Cassar álvara do supermercado
Mas a mudança anunciada pela rede de supermercados não mudou o posicionamento da Coalizão Negra por Direitos. Em nota, a organização exige a cassação do alvará de funcionamento do Carrefour em Porto Alegre. A reivindicação é ancorada no artigo 150 da Lei Orgânica Municipal, que define que os estabelecimentos que pratiquem atos de discriminação racial, entre outras, poderão ser multados ou sofrerem a cassação do alvará.
A Frente de Evangélicos Pelo Estado Democrático de Direito é uma das organizações que assinam o documento. Em entrevista ao UOL, seu coordenador, o pastor Ariovaldo Campos, reiterou o apoio ao conteúdo da nota em conversa antes da recente polêmica do encontro da Frente Nacional Antirracista com a Fiesp. Na ocasião, ele destacou que não há como combater o racismo estrutural junto à própria estrutura racista.
"Esse embate nasce de um posicionamento onde o ato racista levado a efeito ou sustentado, ainda que indiretamente por corporações, precisa ter como resposta ações que abalem a permanência da corporação no mercado. Essa é a linguagem primeira com a qual as corporações conversam: econômica e financeira, não necessariamente psicossociais. Então é preciso responder com a mesma linguagem", afirmou.
Sem críticas pessoais
Campos destaca que a crítica não é aos indivíduos ou às organizações que se aproximaram do Carrefour, e que o trabalho de ninguém pode ser invalidado.
"É apenas uma questão conceitual, de definição, inclusive de organização da luta. Acredito que essa ação é perigosa, por isso a Frente de Evangélicos fechou com a Coalizão, por entender que é uma situação que requer justiça, equidade e isonomia. Se [o Carrefour] vai falar, deveria falar com todos. Se há a tentativa de dividir o movimento, resta ao movimento a lei."

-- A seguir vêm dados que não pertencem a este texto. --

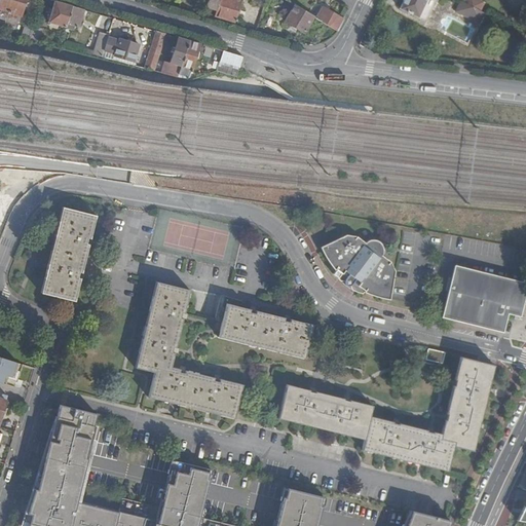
[(5,15),(9,16),(13,0),(2,0),(0,8),(0,9),(5,11),(5,15)]
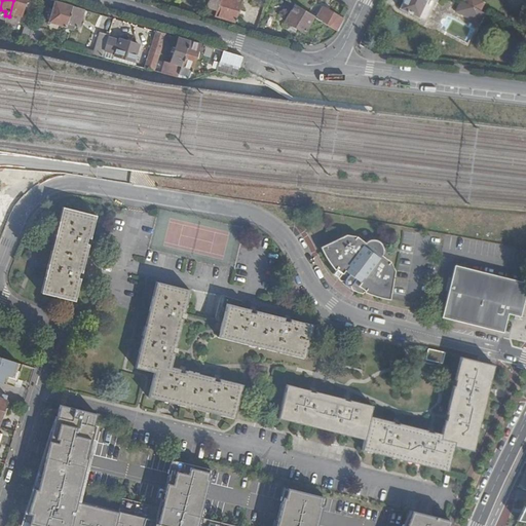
[(22,16),(25,0),(13,0),(9,16),(17,20),(20,16),(22,16)]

Na semana passada, a Polícia Civil indiciou seis envolvidos pela morte de Beto. Em paralelo a isso, o Carrefour é alvo de dois inquéritos civis instaurados pelo Ministério Público do Rio Grande do Sul. Um deles busca a reparação pelo dano moral coletivo e outro quer averiguar a política de direitos humanos no grupo Carrefour.
Já a Defensoria Pública do estado abriu uma ação civil pública que pede à rede de supermercados e à empresa de segurança Vector indenização de R$ 200 milhões, quantia a ser destinada a fundos de combate à discriminação e defesa do consumidor.
O que diz o Carrefour
Em resposta aos questionamentos enviados pelo UOL, a rede de supermercados não falou especificamente sobre a formação do comitê e as críticas direcionadas à iniciativa. O texto, uma compilação de oito páginas de todas as notas enviadas anteriormente à imprensa, afirma que o comitê "não tem qualquer vínculo de subordinação ao Carrefour Brasil".
Nele, a empresa destaca que iniciou o processo de internalização da segurança de suas lojas no Rio Grande do Sul, tem expectativa de contratar 20 mil pessoas negras por ano e investir "em ações de impacto na sociedade".